Delegation Intelligence treats the LLM context window as a limited cognitive resource, mirroring how humans offload work when a task exceeds individual capacity. Prior multi‑agent systems such as Anthropic (2025a), Kimi Team (2026) Agent Swarm, Huang et al. (2026a), and Ruan et al. (2026) propose high‑level architectures but stop short of delivering a complete harness, data pipeline, and training recipe. Our contribution fills that gap by openly releasing the full delegation pipeline and model weights.
Recent LLM agents such as Claude 4.7, GPT 5.5, Gemini 3.1, DeepSeek V4, Qwen 3.7, GLM 5.1, Kimi 2.6, and Ring 2.6 demonstrate tool use and multi‑turn reasoning. As tasks grow and demand unbounded context, delegating subtasks to subagents offers a principled way to preserve the main agent’s context budget. Our work is among the first open‑source systems to operationalize this delegation at scale.
Because a model’s parameters are a lossy, static snapshot of world knowledge, accessing up‑to‑date information requires external search. Existing search agents—Tongyi DeepResearch, RedSearcher, MiroThinker, and OpenSeeker—focus on query formulation and tool design, but they expose raw tool outputs to the main agent. By treating subagents as callable tools that return concise summaries, our approach shields the main agent’s context while enabling iterative retrieval.

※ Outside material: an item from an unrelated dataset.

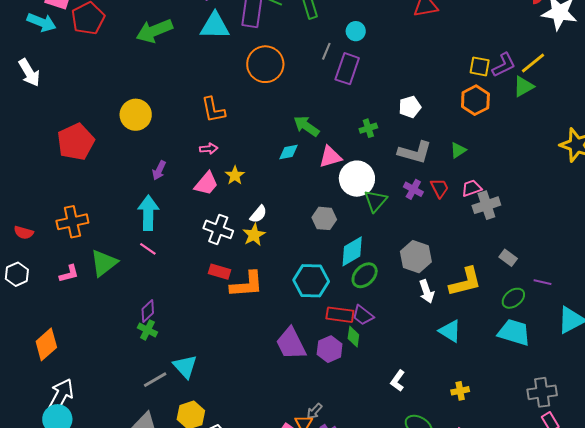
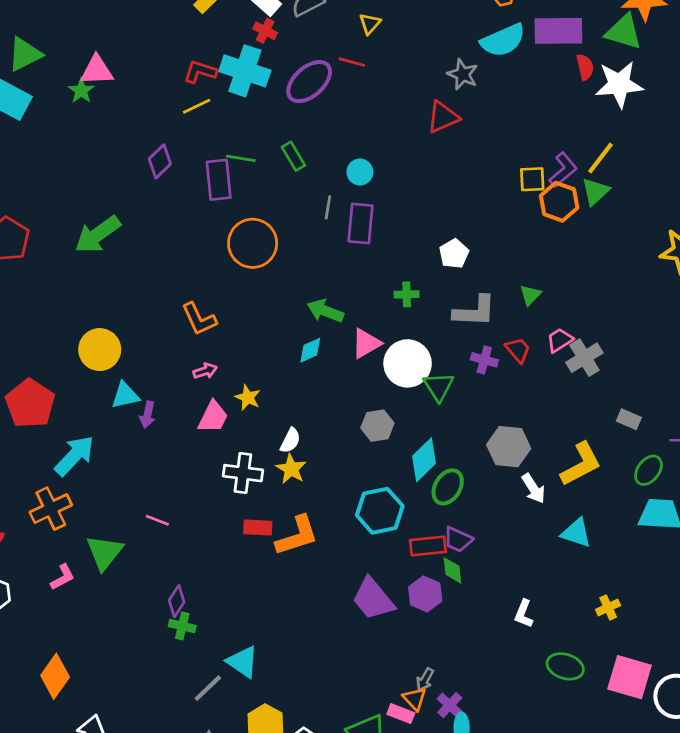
cyan triangle: (215, 26) -> (125, 395), moved, size x0.7
orange hexagon: (475, 100) -> (559, 202), moved
green cross: (368, 128) -> (407, 294), turned 30
cyan arrow: (148, 213) -> (74, 456), moved, turned 56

Behavioral Analysis and Tool Usage
Behavioral ablations expose how delegation components shape tool use and answer quality.

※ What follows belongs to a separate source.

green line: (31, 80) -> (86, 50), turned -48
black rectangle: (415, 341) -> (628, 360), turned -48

This appendix quantifies the behavioral consequences of the delegation mechanisms introduced in the main paper. By ablating specific components we observe how tool‑selection patterns and the number of sub‑agent invocations correlate with answer correctness.
**Figure 3.** Tool usage distribution on four benchmarks. (a) The main agent delegates extensively via `call_sub_agent`; its direct tool use is dominated by visit for verification. (b) Subagents focus on search and visit for information gathering.
**Figure 4.** Distribution of `call_sub_agent` invocation counts per question.
Main Agent System Prompt
Full system prompts and accuracy tables for the main agent and subagents.
Appendix B lists the accuracy of the main agent and its subagents across call counts and turn numbers for several benchmarks. Accuracy rises with more calls, peaking at 82.5 % on GAIA.
Operating principles for the main agent (excerpt)
**Table 3.** Main agent system prompt with tool definitions. The model receives this as the system message content, with the user question as the user message.
The table compares two joint ventures: INLink JV (Inland Rail P2N) and FHHMJV (Coomera Connector Stage 1 Central). It lists the Lead Company, Other Partner(s), Contract Value, Early Works Award, Main Contract Award, Groundbreaking, and Project Status for each.
Subagent System Prompt
Provides the prompt used for subagents in the system.